* _REQUIREMENT_
Rewrite the text read from each of the entries below, replacing every "2026-02-14" with "2026-02-15" and leaving everything else unchanged. Leave the pictures out of your answer.

* _EXERCISE MATERIALS_
-*-
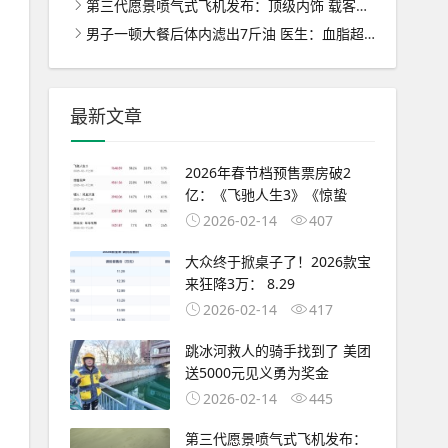
第三代愿景喷气式飞机发布：顶级内饰 载客量增至7人 ！
男子一顿大餐后体内滤出7斤油 医生：血脂超标30倍差点没命 ！
最新文章
2026年春节档预售票房破2
亿：《飞驰人生3》《惊蛰
2026-02-14
407
大众终于掀桌子了！2026款宝
来狂降3万： 8.29
2026-02-14
417
跳冰河救人的骑手找到了 美团
送5000元见义勇为奖金
2026-02-14
445
第三代愿景喷气式飞机发布：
-*-
* _EXERCISE OUTPUT_
第三代愿景喷气式飞机发布：顶级内饰 载客量增至7人 ！
男子一顿大餐后体内滤出7斤油 医生：血脂超标30倍差点没命 ！
最新文章
2026年春节档预售票房破2
亿：《飞驰人生3》《惊蛰
2026-02-15
407
大众终于掀桌子了！2026款宝
来狂降3万： 8.29
2026-02-15
417
跳冰河救人的骑手找到了 美团
送5000元见义勇为奖金
2026-02-15
445
第三代愿景喷气式飞机发布：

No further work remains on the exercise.